Swap "Luxus" for "Komfort" in the records below, and return the lines with nothing else altered.
Data to use section start
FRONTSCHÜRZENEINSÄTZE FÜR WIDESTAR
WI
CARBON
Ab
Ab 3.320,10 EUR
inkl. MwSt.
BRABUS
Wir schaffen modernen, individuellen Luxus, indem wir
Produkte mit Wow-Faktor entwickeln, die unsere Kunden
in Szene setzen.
Data to use section end
Written solution –
FRONTSCHÜRZENEINSÄTZE FÜR WIDESTAR
WI
CARBON
Ab
Ab 3.320,10 EUR
inkl. MwSt.
BRABUS
Wir schaffen modernen, individuellen Komfort, indem wir
Produkte mit Wow-Faktor entwickeln, die unsere Kunden
in Szene setzen.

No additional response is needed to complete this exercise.